(Available data):
□ □ □

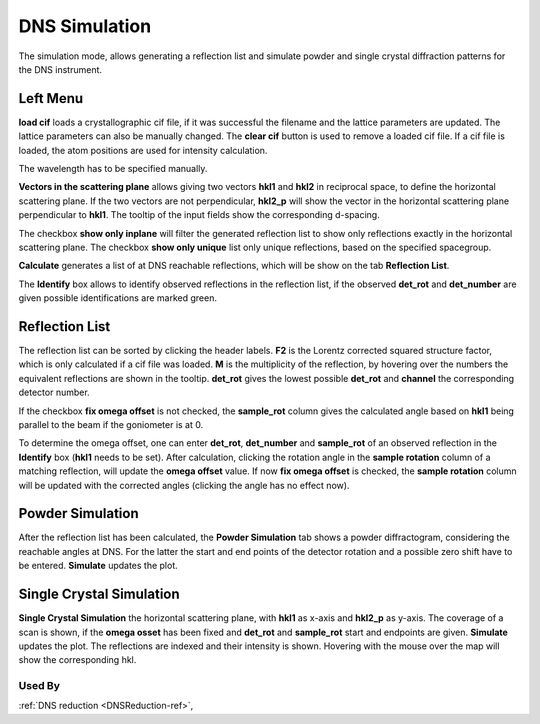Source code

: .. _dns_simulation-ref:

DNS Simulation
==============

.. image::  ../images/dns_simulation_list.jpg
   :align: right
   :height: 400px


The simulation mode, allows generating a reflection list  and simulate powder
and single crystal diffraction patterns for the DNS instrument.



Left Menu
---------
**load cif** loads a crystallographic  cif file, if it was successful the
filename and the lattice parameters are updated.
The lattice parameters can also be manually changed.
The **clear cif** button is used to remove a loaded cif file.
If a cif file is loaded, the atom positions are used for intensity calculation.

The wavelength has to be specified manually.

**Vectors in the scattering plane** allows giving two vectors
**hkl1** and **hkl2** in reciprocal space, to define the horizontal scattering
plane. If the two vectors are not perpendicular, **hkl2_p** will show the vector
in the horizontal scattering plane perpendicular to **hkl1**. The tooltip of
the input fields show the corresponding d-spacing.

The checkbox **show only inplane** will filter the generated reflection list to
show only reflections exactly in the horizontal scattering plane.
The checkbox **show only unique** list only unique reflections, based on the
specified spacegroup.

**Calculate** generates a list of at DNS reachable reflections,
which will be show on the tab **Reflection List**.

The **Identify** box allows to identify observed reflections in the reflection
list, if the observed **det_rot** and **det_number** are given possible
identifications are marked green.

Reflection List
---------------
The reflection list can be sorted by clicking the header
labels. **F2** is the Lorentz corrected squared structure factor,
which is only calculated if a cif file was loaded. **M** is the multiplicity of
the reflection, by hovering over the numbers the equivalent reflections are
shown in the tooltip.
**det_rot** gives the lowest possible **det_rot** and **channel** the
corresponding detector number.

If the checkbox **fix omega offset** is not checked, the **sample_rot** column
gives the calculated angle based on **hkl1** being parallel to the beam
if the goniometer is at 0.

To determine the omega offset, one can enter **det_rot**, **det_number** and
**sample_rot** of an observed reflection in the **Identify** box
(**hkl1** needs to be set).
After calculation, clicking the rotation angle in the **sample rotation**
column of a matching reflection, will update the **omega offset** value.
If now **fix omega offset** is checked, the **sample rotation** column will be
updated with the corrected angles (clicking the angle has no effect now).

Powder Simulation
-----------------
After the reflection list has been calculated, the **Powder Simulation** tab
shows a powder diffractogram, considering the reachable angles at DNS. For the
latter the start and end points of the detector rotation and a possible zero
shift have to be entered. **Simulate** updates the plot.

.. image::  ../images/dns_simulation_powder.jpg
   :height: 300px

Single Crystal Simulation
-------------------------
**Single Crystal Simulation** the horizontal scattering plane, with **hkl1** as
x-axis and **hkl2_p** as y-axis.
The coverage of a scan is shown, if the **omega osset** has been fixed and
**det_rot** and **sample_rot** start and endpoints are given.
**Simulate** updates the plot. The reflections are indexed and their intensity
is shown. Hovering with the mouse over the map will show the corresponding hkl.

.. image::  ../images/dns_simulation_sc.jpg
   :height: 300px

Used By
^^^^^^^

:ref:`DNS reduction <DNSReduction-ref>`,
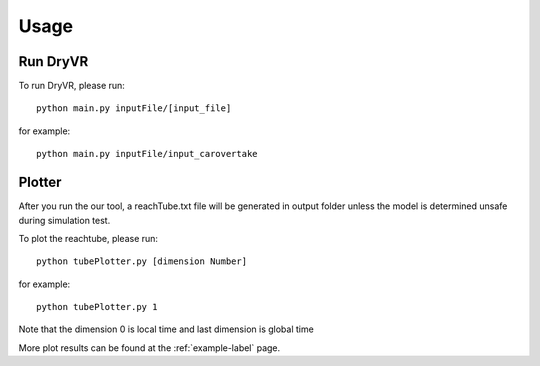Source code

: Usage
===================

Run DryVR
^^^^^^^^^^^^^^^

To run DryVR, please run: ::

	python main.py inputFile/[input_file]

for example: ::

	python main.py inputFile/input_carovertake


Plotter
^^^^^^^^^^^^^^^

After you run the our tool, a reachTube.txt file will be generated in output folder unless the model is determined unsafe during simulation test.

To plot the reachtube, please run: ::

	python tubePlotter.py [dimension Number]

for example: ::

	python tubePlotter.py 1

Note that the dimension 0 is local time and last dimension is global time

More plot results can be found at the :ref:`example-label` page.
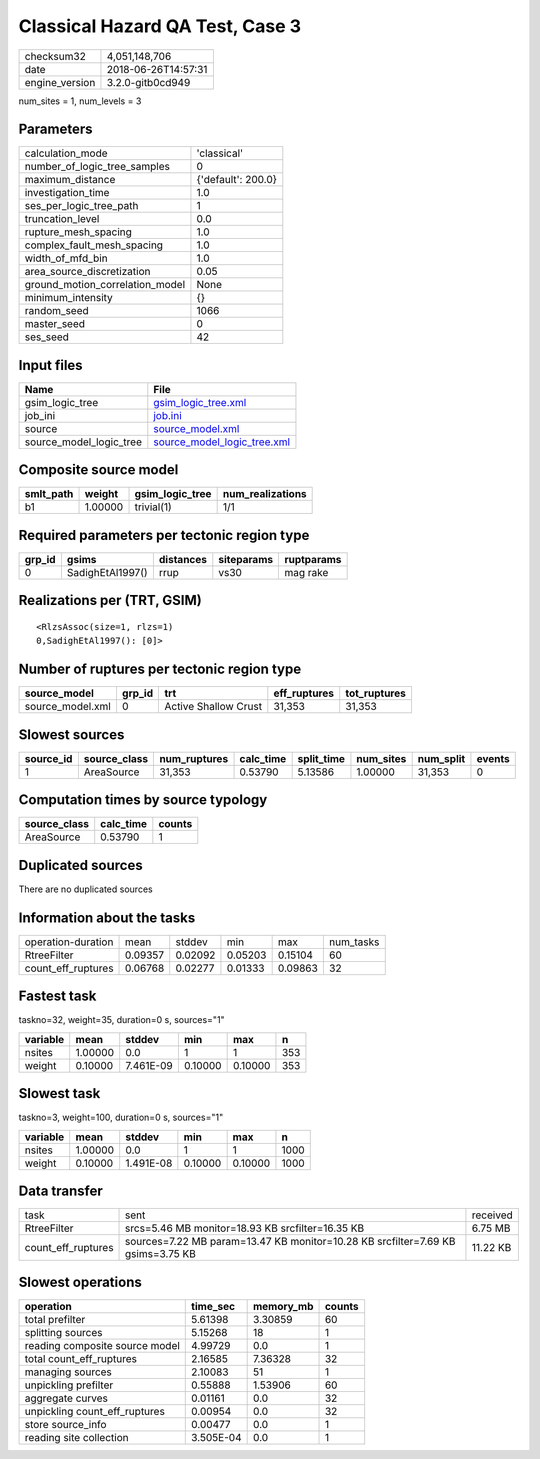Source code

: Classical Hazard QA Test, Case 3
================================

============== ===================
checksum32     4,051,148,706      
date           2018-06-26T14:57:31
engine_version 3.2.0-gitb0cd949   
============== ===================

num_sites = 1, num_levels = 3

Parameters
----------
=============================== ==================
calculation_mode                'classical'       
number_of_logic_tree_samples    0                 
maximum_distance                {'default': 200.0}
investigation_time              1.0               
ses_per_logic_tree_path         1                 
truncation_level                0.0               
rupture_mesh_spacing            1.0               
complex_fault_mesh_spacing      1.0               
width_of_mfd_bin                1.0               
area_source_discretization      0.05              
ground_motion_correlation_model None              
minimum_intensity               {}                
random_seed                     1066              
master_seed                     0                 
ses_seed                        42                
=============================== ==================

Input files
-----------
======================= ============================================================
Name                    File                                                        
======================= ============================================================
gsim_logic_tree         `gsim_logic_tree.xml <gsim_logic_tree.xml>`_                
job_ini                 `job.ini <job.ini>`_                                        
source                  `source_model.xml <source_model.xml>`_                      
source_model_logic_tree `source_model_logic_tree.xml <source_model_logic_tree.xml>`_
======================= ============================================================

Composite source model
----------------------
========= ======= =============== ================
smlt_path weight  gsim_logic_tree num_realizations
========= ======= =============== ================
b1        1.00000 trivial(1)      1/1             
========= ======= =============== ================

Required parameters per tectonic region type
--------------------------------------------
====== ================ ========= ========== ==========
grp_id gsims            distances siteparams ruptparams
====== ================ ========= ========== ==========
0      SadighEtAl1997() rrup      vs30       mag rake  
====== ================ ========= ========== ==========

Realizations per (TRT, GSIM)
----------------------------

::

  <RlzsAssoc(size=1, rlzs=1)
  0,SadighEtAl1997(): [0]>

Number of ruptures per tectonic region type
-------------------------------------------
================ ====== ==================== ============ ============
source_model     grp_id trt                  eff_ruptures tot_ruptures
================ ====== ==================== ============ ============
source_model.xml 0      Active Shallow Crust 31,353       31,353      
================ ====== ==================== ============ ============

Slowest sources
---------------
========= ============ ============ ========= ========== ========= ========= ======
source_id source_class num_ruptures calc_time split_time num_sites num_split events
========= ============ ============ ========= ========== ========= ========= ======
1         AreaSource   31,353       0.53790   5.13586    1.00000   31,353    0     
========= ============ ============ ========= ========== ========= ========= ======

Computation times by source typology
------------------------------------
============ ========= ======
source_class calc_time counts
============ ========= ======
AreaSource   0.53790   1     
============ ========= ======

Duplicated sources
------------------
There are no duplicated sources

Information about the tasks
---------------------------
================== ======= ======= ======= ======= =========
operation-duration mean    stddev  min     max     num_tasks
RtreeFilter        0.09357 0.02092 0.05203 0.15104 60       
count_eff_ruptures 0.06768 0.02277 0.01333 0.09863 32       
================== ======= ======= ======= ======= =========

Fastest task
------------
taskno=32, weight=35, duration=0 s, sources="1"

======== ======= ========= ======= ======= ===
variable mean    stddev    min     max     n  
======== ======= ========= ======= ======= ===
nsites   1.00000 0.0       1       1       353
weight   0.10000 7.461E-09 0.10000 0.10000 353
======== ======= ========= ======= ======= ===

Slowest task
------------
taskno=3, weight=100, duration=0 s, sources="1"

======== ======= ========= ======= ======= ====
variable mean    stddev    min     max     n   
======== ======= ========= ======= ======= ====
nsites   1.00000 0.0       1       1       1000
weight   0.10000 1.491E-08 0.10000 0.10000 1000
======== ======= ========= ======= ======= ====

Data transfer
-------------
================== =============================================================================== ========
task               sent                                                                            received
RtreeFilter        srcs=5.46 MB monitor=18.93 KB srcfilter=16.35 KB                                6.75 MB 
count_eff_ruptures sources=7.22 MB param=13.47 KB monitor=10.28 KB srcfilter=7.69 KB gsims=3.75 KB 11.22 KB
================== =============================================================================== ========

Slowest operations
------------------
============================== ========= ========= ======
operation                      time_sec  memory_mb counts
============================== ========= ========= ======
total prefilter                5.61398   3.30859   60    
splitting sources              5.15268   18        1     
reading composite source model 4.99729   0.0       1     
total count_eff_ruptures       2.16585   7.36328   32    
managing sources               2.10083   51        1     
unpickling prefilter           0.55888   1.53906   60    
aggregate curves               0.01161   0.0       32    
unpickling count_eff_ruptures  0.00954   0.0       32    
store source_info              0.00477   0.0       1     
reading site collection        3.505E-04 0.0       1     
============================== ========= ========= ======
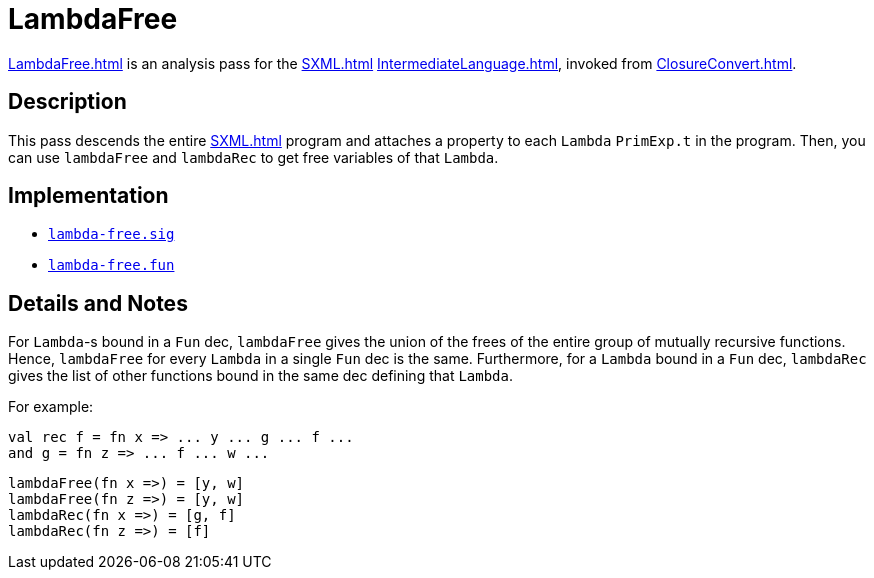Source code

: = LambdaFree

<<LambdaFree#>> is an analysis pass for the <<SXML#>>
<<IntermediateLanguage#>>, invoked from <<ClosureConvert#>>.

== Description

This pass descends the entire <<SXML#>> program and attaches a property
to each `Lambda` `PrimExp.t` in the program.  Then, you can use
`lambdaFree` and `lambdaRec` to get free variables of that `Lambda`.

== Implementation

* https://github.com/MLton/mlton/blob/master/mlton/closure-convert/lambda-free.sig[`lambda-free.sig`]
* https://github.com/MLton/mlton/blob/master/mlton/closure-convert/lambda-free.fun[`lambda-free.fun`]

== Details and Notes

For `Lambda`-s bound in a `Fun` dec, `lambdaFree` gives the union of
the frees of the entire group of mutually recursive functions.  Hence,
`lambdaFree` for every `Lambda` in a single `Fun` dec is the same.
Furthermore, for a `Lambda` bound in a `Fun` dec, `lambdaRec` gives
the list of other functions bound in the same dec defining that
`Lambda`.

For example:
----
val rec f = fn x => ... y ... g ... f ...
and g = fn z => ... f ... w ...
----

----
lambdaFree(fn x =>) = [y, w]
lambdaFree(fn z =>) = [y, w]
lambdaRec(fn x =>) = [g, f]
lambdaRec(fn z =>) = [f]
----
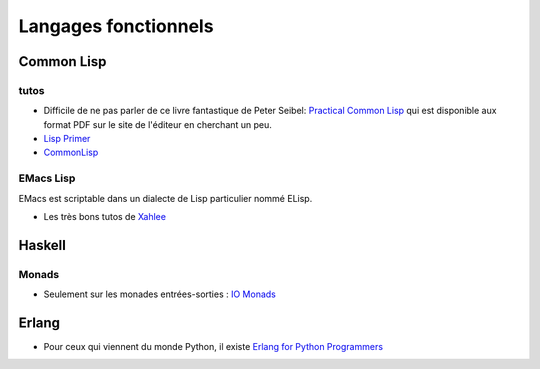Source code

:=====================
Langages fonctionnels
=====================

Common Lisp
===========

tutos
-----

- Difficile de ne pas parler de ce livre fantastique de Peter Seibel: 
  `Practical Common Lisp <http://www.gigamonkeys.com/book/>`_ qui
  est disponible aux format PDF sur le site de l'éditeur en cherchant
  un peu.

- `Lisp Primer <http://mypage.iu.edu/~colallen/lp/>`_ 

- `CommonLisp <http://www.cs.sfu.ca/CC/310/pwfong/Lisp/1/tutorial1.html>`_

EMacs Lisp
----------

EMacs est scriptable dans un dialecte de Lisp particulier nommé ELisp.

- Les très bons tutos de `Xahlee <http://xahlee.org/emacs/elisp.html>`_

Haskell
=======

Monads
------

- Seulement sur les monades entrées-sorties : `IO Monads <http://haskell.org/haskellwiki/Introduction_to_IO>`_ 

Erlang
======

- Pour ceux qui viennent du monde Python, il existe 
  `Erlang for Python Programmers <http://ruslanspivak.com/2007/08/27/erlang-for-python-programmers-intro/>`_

□ □ □

(What you will do): Where the string "sources" shows up in the listing above, copy the line that holds it.

(Answer to this problem):
Slowest sources
Duplicated sources
There are no duplicated sources
taskno=32, weight=35, duration=0 s, sources="1"
taskno=3, weight=100, duration=0 s, sources="1"
count_eff_ruptures sources=7.22 MB param=13.47 KB monitor=10.28 KB srcfilter=7.69 KB gsims=3.75 KB 11.22 KB
splitting sources              5.15268   18        1     
managing sources               2.10083   51        1     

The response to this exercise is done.